Playing With / Redshirt Reporter

Basic Trope: A reporter braves a dangerous situation in order to get the 'scoop'.
  • Straight: The reporter braves a hurricane to report on the weather, on the orders of their superiors.
  • Exaggerated: The reporter fights their way to the eye of the storm, fending off looters and bandits, in order to get the best angle. Any time they ask to be allowed out of the area, they are denied the option.
  • Downplayed: The reporter braves a pretty nasty rain shower to report on the weather.
  • Justified: The hurricane has a potentially deadly aspect to it that, left unchecked, could destroy an entire swathe of America. No-one will believe it, so the reporter has to get the information out himself.
  • Inverted: While on a job in a war-torn area, the enemy's scouts endure great risks to file reports on what the reporter is doing - and the reporter puts their feet up in an allied base camp.
  • Subverted:
    • The reporter avoids reporting from dangerous situations at all costs.
    • Alternatively, a reporter is seen reporting from somewhere dangerous - but they're actually in front of a green screen.
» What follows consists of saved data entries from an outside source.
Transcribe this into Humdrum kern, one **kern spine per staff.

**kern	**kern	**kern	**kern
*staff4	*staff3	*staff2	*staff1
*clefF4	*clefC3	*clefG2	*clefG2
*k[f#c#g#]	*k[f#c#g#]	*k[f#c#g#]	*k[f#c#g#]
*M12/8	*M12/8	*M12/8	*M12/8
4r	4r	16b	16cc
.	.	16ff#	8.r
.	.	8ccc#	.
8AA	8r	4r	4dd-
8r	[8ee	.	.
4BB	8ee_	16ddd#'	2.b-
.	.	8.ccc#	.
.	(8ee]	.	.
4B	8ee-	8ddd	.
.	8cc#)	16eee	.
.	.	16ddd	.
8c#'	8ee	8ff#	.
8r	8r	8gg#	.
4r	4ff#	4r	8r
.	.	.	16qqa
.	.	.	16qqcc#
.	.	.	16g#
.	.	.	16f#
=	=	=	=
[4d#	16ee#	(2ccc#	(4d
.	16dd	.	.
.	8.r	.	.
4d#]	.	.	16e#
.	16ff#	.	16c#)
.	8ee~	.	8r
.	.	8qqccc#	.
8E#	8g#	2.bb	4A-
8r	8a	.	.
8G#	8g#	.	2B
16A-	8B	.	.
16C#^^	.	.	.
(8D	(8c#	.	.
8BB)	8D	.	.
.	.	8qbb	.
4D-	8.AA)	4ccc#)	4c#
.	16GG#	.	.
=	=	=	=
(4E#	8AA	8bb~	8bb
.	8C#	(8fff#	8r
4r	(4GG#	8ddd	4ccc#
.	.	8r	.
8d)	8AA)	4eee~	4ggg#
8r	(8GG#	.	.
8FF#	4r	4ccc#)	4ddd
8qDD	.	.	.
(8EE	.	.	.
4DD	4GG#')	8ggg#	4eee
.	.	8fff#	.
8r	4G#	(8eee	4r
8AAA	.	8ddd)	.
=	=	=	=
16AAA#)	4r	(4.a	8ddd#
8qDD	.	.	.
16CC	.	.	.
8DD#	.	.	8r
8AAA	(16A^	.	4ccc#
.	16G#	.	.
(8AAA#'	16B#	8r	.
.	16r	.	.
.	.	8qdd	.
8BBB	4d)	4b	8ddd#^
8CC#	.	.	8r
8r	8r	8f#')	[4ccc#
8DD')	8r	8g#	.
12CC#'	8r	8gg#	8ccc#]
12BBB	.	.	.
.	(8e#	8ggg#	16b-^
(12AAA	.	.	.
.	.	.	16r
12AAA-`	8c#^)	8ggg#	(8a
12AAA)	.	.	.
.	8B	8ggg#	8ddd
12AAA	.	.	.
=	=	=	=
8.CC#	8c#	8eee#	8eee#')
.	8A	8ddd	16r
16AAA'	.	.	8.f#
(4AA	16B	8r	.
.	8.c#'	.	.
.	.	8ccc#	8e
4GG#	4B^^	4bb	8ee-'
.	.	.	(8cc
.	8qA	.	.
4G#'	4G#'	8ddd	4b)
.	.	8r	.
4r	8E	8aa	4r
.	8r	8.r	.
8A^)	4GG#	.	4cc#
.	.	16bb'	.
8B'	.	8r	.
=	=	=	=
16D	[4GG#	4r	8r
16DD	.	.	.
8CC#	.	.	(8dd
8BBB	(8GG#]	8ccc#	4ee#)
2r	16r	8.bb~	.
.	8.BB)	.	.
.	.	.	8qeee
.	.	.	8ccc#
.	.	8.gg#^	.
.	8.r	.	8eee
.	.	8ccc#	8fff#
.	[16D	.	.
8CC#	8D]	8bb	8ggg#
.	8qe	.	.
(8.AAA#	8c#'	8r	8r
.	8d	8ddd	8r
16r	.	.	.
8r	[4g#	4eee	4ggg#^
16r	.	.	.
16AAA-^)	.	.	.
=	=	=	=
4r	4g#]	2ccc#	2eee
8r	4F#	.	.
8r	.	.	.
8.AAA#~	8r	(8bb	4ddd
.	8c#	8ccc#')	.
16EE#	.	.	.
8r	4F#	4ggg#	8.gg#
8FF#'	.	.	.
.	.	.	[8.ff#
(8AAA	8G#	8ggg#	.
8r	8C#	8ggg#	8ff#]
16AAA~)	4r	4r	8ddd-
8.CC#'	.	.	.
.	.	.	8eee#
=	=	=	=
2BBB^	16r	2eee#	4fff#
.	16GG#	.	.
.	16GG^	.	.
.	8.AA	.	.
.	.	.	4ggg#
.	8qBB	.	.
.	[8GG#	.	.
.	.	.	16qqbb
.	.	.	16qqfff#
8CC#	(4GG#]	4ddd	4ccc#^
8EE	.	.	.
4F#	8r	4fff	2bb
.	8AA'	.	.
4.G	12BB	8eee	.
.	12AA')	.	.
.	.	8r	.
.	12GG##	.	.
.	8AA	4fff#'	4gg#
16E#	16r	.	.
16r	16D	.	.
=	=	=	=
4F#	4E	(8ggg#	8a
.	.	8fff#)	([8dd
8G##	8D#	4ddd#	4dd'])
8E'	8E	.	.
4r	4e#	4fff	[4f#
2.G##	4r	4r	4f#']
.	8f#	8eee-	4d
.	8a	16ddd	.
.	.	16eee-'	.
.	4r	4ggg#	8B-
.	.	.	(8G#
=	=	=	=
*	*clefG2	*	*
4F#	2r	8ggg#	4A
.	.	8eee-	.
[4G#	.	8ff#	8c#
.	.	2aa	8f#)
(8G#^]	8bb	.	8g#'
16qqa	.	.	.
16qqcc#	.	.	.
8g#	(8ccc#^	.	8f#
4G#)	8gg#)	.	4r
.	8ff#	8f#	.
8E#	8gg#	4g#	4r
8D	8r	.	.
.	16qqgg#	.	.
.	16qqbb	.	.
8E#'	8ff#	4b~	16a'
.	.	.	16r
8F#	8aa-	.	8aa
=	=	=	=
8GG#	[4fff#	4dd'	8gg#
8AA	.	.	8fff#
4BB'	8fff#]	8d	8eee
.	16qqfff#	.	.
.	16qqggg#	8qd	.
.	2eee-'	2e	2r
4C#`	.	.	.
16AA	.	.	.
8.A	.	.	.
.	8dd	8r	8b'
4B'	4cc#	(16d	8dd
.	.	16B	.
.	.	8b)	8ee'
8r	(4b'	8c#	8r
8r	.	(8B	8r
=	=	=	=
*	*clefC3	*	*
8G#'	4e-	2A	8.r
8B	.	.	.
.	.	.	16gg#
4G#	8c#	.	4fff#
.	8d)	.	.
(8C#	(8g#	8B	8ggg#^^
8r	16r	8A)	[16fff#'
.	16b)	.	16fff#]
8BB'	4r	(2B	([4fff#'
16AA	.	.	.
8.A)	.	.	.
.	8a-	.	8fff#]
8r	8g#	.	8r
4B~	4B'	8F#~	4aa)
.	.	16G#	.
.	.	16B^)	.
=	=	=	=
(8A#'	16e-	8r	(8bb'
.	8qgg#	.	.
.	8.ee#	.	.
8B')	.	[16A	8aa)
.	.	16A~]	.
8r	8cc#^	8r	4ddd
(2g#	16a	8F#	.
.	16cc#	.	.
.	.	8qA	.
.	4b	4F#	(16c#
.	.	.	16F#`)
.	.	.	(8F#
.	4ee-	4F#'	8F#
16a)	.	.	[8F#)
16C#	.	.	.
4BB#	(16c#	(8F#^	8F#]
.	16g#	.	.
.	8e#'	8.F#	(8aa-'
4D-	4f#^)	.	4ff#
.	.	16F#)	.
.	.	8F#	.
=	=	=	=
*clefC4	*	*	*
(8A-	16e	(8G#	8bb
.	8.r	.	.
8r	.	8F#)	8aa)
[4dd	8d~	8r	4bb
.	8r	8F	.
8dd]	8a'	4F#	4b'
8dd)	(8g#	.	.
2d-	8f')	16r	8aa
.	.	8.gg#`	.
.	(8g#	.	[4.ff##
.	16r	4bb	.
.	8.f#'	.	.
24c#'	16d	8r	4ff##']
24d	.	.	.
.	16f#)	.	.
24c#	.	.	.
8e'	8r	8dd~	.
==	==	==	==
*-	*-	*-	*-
    • The reporter is about to broadcast the hurricane, and suddenly it all ends, including a happy sun and a nice rainbow
  • Double Subverted:
    • The reporter avoids dangerous situations because they're not dangerous enough to be worth his time.
    • Alternatively - the cameraman still had to go there to get the footage.
    • The hurricane has ended, but let's report anyway. "Oh, no, this was the eye of the storm!"
  • Parodied:
    • The reporter is a total coward (as in Subverted), but somehow keeps finding themselves sent to more and more horribly dangerous situations, becoming revered as a hero in the process.
    • The reporter comments in the middle of very dangerous situations while blithely unaware of what's going on around them.
  • Zig Zagged: The reporter supposedly avoids dangerous situations because they're not worthy of his time, until a really, unarguably dangerous situation hits, at which point he's revealed as a Miles Gloriosus figure who is terrified of everything. Unimpressed, his co-workers force him into the situation as revenge, at which point he begins to discover hidden reserves of courage.
  • Averted: There is nowhere dangerous to report from. Or, there is a dangerous situation, but there just isn't a reporter (shown) on-site.
  • Enforced: A brave NBC News Reporter is written into the story, due to the story being broadcast on NBC.
  • Lampshaded: A low-status reporter is chosen from amongst his fellow, 'more important' reporters, to go to the danger zone. He reacts with a resigned lack of surprise, and accepts his status as network Butt-Monkey.
  • Invoked: An editor is discussing a troublesome underling, and wonders aloud whether making them a war reporter might solve the problem.
  • Exploited: The hero is stuck in the middle of a disaster. No worries, they stride confidently into the very middle of the disaster zone, and wait for a news helicopter or truck. Once it arrives, they either catch a lift out or hijack it, depending on the character/story.
  • Defied: A news agency explicitly refuses to allow its reporters into any situation that could be risky. Possibly out of insurance concerns.
  • Discussed: Some sceptical characters discuss how likely it would be a reporter would actually be in any danger, given the huge resources and back up of major news networks.
  • Conversed: The characters have a conversation about the likely lifespan of anonymous reporters in disaster movies.
  • Deconstructed: The reporter seeks out dangerous situations to report from due to a crippling sense of inadequacy, which they slowly overcome throughout the film. Realising this, he quits and takes down his corrupt news agency (which clearly doesn't value human life) in the process.
  • Reconstructed: In overcoming his inadequacies, the reporter realises that he's performing a vital service to everyone.